Pathfinder (dead link: August 2018) runs three buses weekly from Victoria Falls cross-country to Bulawayo which stop at the park en route; cost is US$25-50/person and it's best to book ahead.
Overnight trains operated by National Railways of Zimbabwe between Harare, Bulawayo and Victoria Falls stops in Hwange town, from where it's possible to continue into the park. Notice however that arrivals in both directions tend to be at inconvenient times, either around midnight or very early morning, around 4AM.
For non-residents, US$20/person plus $10/vehicle for day visitors, children (6-12 years) half price. Additional fees apply for camping and picnic sites.
There is more than 400 km of road of variable quality within the park, much of it concentrated in the northern or northeastern portion. The main camps are reachable by 2WD vehicles, but four wheel drive, high clearance vehicles may be needed to access much of the park. Some roads may be muddy or impassible during the rainy season.
Imvelo's tourist train, the Elephant Express, makes a two-hour, 70-km run between Impofu Siding (8 km from the Hwange main camp) and Ngamo Siding (where game-viewing vehicles make the transfer to the Bomani or Camelthorn Lodges). As the tram (a single-car sightseeing train which seats 22) uses the Bulawayo-Victoria Falls rail mainline along the northern boundary of Hwange National Park, the schedule is very much at the mercy of other through traffic which has priority.
There is a small shop and fuel station at each of the three principal camps, although availability of fuel tends to be unreliable. There is a curio shop and a grocery store at Main Camp.
There are various picnic sites scattered through the touristed areas of the park. There is a restaurant and bar at Main Camp, Robins Camp and Sinamatella Camp; conference facilities are available at Main Camp by prior reservation.
It's a jungle out there; dangerous animals and insects are very much on their protected home turf. People have been killed.
Roads within the park are widely variable in quality, with many suited only for four-wheel-drive vehicles. There is a risk of getting stuck in awkward locations, especially off the most beaten paths or in rainy season.

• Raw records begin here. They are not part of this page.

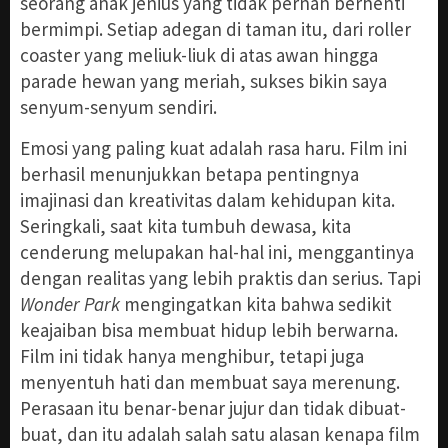
seorang anak jenius yang tidak pernah berhenti
bermimpi. Setiap adegan di taman itu, dari roller
coaster yang meliuk-liuk di atas awan hingga
parade hewan yang meriah, sukses bikin saya
senyum-senyum sendiri.
Emosi yang paling kuat adalah rasa haru. Film ini
berhasil menunjukkan betapa pentingnya
imajinasi dan kreativitas dalam kehidupan kita.
Seringkali, saat kita tumbuh dewasa, kita
cenderung melupakan hal-hal ini, menggantinya
dengan realitas yang lebih praktis dan serius. Tapi
Wonder Park
mengingatkan kita bahwa sedikit
keajaiban bisa membuat hidup lebih berwarna.
Film ini tidak hanya menghibur, tetapi juga
menyentuh hati dan membuat saya merenung.
Perasaan itu benar-benar jujur dan tidak dibuat-
buat, dan itu adalah salah satu alasan kenapa film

There have been multiple, widely-reported incidents of illegal wildlife poaching. Nine elephants, five lions and two buffalo were killed in 2011. In 2013, poachers killed more than a hundred African elephants by poisoning one of the waterholes with cyanide; in 2015, a protected lion was lured out of the park at night using a dead animal as bait and silently shot with a bow-and-arrow. Poachers will almost certainly be armed and some may be operating as criminal gangs, often to smuggle ivory from poached elephants out of the country.